SIXTY jobs are expected to be created this year at a company which provides loans and helps people to cut their energy bills.
Sally Hill, the chief executive of the Leeds-based SGE Group, said the company hoped to increase its staff numbers from 60 to 120 over the next six months in response to demand. Over the last year, SGE’s turnover has increased from £1.8m to £3m.
SGE moved into a new call and administration centre in Burley Road, Leeds in November 2011. The company offers services to customers linked to energy switching, loan broking and gaming comparison.
Ms Hill said she welcomed an Office of Fair Trading (OFT) probe into payday loans firms. Some payday loans firms have been accused of giving people loans without making sure they can afford to pay them back, rolling over loans and charging interest rates running to several thousand per cent.
Apart from the OFT investigation, the Government is considering whether to give the OFT new powers to suspend credit licences. Ms Hill said she hoped new rules would be enforced to ensure that consumers take out just one payday loan at a time.
“The headcount at SGE is growing at 10 a month,” said Ms Hill.
“When a customer comes to us to apply for a loan, we look at trying to reduce the customer’s outgoings, as well as providing them with the financial product that they require. We work with about 25 lenders who offer a variety of loans. We’ve got about 500,000 customers altogether across the energy and finance sector.”
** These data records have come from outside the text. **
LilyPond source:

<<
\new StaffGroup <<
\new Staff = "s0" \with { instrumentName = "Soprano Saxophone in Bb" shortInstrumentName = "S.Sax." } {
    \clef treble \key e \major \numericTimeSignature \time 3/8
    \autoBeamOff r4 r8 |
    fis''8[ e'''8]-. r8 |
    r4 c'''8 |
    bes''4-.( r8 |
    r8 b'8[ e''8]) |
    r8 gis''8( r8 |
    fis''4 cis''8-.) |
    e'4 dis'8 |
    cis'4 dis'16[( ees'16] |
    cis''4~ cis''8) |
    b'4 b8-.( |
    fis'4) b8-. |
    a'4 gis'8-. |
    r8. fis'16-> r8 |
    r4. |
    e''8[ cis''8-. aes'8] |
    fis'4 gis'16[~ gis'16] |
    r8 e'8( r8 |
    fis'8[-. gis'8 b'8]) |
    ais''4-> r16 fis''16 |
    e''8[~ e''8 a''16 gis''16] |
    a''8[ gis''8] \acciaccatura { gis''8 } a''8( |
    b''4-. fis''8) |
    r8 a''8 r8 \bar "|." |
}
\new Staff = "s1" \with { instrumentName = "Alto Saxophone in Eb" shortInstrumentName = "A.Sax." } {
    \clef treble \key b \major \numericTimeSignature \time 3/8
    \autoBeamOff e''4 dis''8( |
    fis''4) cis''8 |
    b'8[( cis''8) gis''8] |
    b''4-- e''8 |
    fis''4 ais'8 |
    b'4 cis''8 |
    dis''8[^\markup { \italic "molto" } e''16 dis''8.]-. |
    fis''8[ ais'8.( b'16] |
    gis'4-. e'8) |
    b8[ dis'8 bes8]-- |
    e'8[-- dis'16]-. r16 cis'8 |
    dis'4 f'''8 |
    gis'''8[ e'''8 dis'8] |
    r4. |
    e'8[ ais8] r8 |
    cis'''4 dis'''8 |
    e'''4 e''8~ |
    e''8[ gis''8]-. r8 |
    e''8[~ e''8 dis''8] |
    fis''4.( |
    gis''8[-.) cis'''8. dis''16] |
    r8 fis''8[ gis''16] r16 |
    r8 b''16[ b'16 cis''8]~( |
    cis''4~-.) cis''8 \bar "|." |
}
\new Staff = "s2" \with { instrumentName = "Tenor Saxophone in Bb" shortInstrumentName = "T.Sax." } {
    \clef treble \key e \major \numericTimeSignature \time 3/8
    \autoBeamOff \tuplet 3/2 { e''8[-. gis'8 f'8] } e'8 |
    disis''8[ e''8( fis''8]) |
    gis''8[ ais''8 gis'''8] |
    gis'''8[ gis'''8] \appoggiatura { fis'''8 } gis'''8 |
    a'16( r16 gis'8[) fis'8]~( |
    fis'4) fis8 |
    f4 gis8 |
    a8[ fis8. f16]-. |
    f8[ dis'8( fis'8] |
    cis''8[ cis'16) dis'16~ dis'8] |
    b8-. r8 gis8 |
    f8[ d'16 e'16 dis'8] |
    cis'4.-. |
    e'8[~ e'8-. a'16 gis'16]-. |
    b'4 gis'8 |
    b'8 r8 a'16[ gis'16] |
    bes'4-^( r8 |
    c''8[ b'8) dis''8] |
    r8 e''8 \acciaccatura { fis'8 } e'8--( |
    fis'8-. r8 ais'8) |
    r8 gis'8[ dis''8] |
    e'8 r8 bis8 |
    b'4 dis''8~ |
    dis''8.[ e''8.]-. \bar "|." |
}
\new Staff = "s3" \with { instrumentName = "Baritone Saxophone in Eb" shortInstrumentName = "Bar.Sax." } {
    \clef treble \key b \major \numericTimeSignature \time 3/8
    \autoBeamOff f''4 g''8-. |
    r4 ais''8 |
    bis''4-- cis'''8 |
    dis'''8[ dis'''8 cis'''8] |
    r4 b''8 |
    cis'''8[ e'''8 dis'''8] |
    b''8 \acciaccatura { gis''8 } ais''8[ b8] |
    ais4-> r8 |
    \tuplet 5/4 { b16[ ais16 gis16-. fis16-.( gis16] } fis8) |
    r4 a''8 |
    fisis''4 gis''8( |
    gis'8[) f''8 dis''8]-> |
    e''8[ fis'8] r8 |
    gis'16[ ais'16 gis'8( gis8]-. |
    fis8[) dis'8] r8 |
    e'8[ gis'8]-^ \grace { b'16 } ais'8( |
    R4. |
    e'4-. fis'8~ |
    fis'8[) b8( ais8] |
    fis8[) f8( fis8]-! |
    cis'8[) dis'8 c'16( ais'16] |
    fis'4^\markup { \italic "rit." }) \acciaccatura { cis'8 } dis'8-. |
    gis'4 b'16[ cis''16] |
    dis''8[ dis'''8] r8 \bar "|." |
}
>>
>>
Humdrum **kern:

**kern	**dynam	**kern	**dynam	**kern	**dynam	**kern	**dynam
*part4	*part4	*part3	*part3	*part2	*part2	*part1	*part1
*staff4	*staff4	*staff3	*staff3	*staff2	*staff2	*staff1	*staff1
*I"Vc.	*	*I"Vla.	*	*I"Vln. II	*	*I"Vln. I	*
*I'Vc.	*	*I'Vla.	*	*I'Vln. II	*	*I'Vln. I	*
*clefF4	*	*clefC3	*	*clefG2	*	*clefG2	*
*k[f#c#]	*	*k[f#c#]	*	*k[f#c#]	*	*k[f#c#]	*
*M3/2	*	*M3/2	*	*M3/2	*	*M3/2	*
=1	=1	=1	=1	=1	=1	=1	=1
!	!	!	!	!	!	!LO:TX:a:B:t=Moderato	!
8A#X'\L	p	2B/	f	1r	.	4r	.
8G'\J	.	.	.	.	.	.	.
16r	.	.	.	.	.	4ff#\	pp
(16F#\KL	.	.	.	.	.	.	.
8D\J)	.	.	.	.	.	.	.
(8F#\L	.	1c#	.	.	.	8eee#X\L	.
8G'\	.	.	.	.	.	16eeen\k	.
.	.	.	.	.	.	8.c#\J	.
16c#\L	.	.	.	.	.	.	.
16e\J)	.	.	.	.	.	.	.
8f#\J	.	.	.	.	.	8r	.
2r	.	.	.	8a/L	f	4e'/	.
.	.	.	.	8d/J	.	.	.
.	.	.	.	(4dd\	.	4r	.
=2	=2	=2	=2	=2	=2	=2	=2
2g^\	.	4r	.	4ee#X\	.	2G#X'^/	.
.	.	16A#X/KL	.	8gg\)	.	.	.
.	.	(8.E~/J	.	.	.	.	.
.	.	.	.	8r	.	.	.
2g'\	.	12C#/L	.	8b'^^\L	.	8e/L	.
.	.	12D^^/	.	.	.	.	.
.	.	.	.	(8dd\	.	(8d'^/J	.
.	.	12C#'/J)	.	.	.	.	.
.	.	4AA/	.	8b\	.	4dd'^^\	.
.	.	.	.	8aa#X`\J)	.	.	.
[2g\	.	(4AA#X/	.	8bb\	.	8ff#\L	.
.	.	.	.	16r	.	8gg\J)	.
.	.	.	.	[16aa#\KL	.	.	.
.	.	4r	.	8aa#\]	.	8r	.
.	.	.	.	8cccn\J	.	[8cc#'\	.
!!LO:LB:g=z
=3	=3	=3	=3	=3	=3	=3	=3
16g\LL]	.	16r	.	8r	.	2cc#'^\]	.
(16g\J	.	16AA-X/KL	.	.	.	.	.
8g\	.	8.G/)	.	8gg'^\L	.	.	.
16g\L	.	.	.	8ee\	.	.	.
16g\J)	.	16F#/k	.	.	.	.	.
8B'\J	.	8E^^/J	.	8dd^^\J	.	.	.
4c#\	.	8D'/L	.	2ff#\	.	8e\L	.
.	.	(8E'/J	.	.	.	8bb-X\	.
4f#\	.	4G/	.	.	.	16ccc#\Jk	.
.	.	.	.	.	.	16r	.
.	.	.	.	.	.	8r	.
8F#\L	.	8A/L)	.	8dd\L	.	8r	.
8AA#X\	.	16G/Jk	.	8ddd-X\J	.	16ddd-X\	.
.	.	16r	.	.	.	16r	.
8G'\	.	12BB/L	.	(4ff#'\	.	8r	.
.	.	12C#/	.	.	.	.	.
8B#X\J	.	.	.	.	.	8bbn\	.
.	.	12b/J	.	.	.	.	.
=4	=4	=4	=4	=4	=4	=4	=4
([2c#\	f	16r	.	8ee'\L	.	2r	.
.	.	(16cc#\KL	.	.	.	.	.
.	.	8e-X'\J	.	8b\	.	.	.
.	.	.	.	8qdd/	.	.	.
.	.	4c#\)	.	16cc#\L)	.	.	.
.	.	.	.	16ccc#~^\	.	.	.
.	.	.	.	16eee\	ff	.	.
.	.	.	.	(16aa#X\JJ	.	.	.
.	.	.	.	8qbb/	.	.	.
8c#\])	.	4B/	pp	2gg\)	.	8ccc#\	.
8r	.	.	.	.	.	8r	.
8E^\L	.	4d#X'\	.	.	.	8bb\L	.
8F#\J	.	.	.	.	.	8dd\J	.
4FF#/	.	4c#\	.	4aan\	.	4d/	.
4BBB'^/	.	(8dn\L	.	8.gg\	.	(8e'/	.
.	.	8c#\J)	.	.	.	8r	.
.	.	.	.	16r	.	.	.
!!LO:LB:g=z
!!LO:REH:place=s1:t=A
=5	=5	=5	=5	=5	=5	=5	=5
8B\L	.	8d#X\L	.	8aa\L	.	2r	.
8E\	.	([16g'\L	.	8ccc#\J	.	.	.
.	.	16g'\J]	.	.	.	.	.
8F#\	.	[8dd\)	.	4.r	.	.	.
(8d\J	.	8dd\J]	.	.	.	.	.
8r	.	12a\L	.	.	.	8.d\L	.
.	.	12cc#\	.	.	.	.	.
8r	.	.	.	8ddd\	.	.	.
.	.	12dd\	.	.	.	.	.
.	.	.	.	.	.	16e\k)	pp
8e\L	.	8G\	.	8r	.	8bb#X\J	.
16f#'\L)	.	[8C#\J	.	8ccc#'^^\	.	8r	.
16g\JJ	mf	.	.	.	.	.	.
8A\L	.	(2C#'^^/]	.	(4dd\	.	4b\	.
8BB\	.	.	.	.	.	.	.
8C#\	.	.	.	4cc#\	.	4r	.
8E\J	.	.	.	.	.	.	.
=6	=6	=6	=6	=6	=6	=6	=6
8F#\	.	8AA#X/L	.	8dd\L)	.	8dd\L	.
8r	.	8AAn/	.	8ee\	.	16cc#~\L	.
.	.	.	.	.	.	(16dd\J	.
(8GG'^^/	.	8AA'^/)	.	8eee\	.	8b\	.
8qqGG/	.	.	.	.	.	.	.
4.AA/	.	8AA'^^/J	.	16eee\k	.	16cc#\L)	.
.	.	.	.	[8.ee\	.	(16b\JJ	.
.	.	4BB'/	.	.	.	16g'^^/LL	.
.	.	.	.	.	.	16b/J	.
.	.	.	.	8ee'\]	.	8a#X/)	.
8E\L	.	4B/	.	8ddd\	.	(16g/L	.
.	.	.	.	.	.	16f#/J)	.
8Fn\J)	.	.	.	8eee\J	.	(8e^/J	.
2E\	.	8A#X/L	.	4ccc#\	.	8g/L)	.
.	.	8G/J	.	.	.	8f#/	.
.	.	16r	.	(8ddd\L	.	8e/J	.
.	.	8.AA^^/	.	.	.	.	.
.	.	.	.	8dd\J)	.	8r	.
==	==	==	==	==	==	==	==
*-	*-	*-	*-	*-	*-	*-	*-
Ms Hill said that SGE only worked with three payday lenders.
She added: “A payday loan is a brilliant way of acquiring credit, because if you pay your loan back on time, it does increase your credit rating.”
She described the OFT investigation into payday loans as a “brilliant idea”.
She added: “One of the challenges of payday loans is that there isn’t any specific legislation to regulate them. It’s reliant on the Consumer Credit Act which was written before payday loans existed; because there isn’t any specific regulation to monitor that industry you’ve got lots and lots of payday companies who are interpreting the Consumer Credit Act in different ways.
“One of the problems, which hopefully will be diminished following the OFT investigation, is people getting multiple payday loans. What should be part of the new regulation is a limit to one payday loan at one period of time, so that a payday loan is used for what it was designed for.”
In May, payday lenders moved to head off the threat of tighter regulation by promising to do more to explain to customers how their loans work.
Four trade associations, representing more than 90 per cent of the payday and short-term loan industry, pledged to offer “practical help” for customers who are struggling to repay their loans.
Payday lenders have argued they want to maintain “high standards” and the industry generally has been unfairly tarnished. They say most customers are satisfied they are getting good value for money.
The agreement will be incorporated into payday lenders’ codes of practice by July 25.
It includes a customer charter to explain how loans work and the costs involved and there will be a commitment to inform customers three days before their money is withdrawn.